## TASK REQUIREMENTS
Can you repeat the part of the interview starting with "Q: I believe" and going on through "a real treat.", but switch "treat" to "delight"?

## PASSAGE SHOWN
☆ ☆ ☆ ☆

An Interview with Blair Mowat
October 18, 2019
Scoring Doctor Who’s CLASS, TORCHWOOD Audio Adventures, and More
Interview by Randall D. Larson
Blair Mowat has composed well over a hundred scores for film, theater and television, with clients ranging from the English National Ballet and The Royal Shakespeare Company to the likes of the BBC and Channel 4. He is a BAFTA nominated, 4Talent short-listed, award-winning composer who is consistently in high demand. Classically trained from an early age, Blair has a BA (Hons) in Music from Durham University and an MA in Composition for Film and Television from Bristol University. In 2012 he was nominated for a Creative Scotland Award for ‘Best New Talent’ in the Scottish arts. As a musical arranger he has worked on shows such as DOCTOR WHO and David Attenborough’s LIFE STORY.
Q: I believe your first musical encounter with DOCTOR WHO was working for Murray Gold. How did that come about?
Blair Mowat: I had met Murray at a composer networking get together. We got on very well and kept in touch. He knew I’d been a fan of DOCTOR WHO and after listening to some of my music asked me to help him with arrangements on a few TV series such as LIFE STORY and also DOCTOR WHO. I got to work on Peter Capaldi’s first season which was a real treat.
Q: How did you become involved with DOCTOR WHO: THE FAN SHOW, the BBC aftershow that followed the broadcast of DOCTOR WHO episodes. How did you go about writing the show’s theme?
Blair Mowat: I’d come to know Chris Allen, who worked at BBC Studios and was producing the show. They were looking for a theme which had a hint of Doctor Who but was also its own thing. So I took some of the tropes of the Doctor Who theme and created something that felt familiar but new – using a high up synth melody over a bass line. I also got to go on the show as a guest which was fun.
Q: How did you become involved in DOCTOR WHO’s spin-off series, CLASS?
Blair Mowat: I didn’t know much about the series but from the little I did know I created a 90-second pitch of what a CLASS score might sound like. So I sent that in and waited for quite a while, several months. They looked at various composers but apparently kept coming back to the pitch I composed, so I went in for a meeting and by the end of that week I got the job.
Q: Coming into CLASS, what kind of music did the BBC or the show’s directors/producers want from you?

☆ ☆ ☆ ☆

## SOURCE DATA
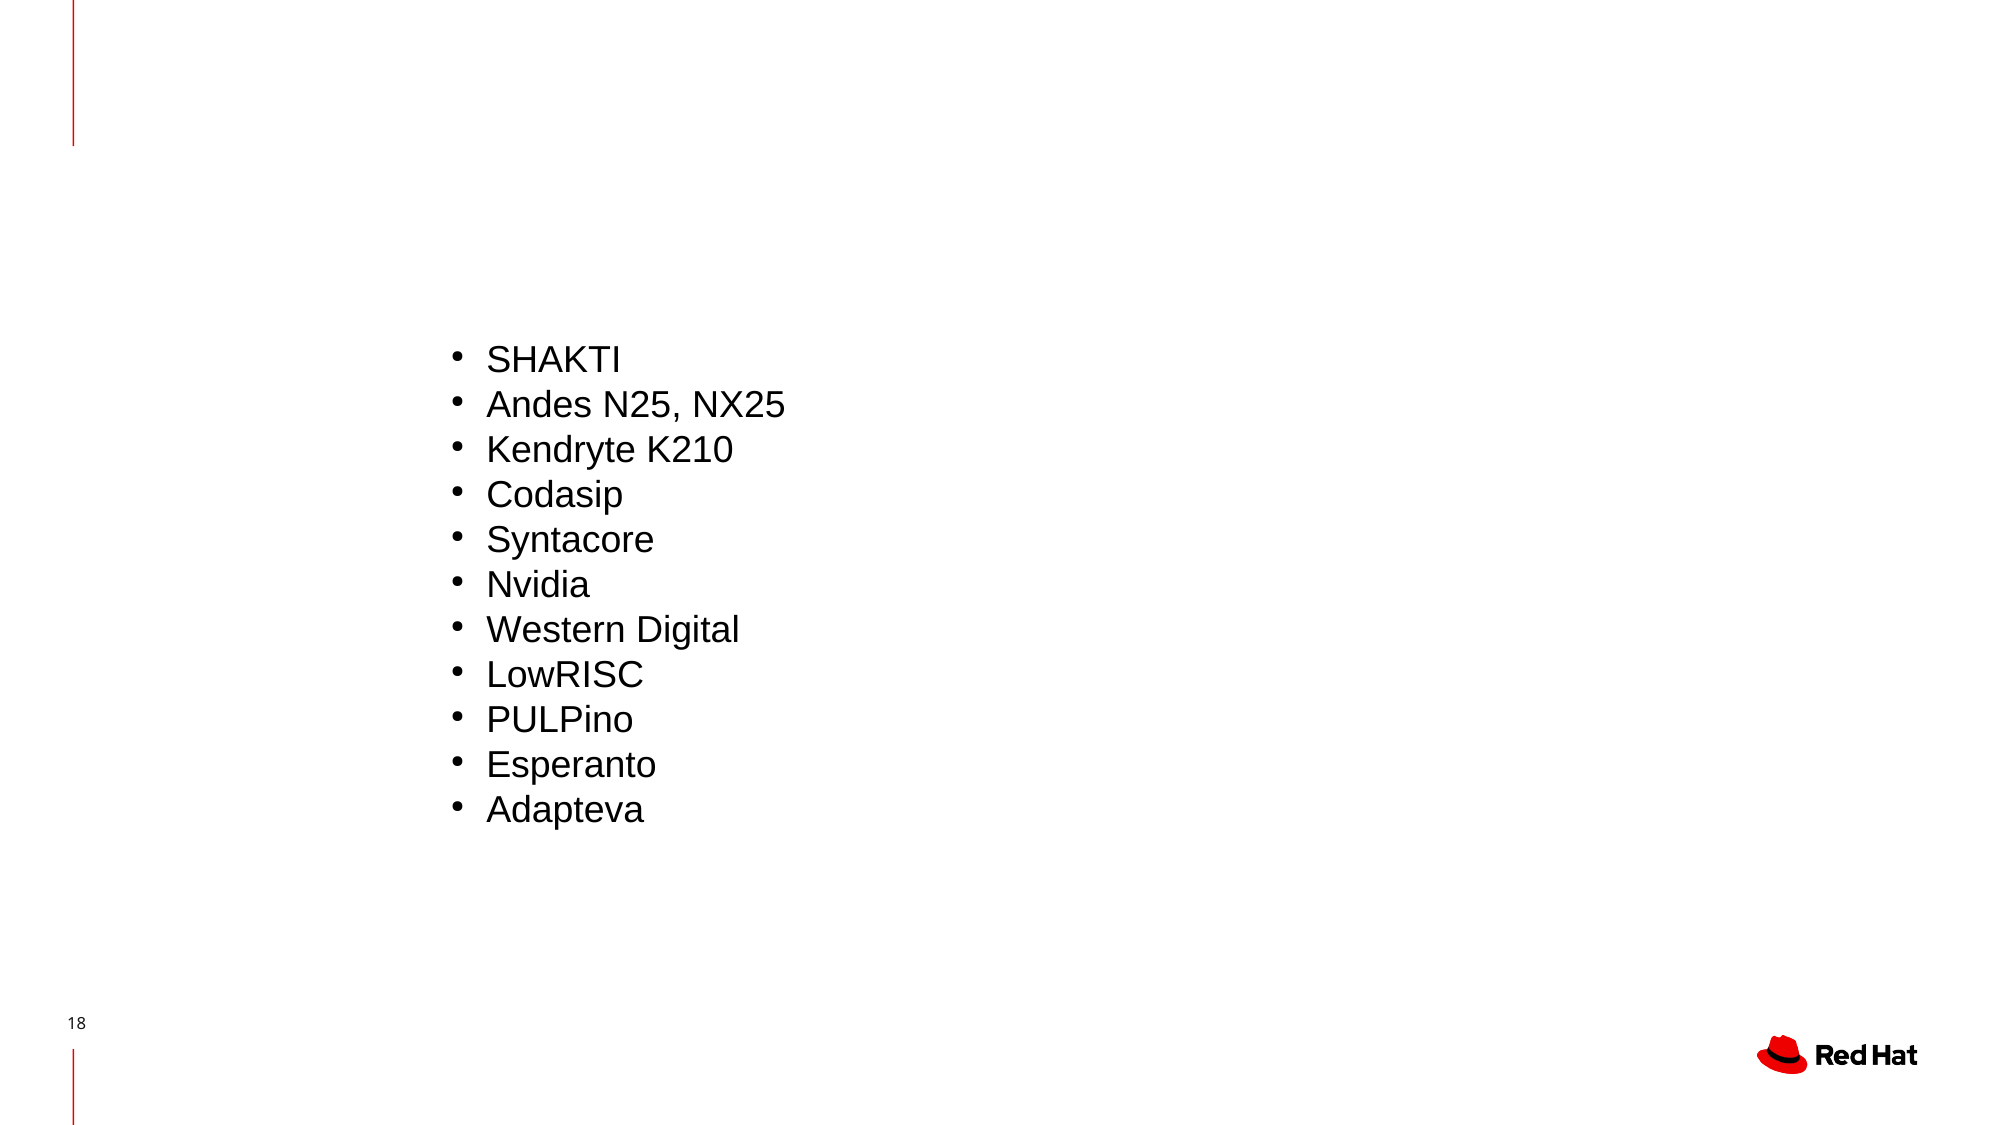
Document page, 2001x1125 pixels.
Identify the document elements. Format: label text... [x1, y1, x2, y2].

☆ ☆ ☆ ☆

## ANSWER IN FULL
Q: I believe your first musical encounter with DOCTOR WHO was working for Murray Gold. How did that come about?
Blair Mowat: I had met Murray at a composer networking get together. We got on very well and kept in touch. He knew I’d been a fan of DOCTOR WHO and after listening to some of my music asked me to help him with arrangements on a few TV series such as LIFE STORY and also DOCTOR WHO. I got to work on Peter Capaldi’s first season which was a real delight.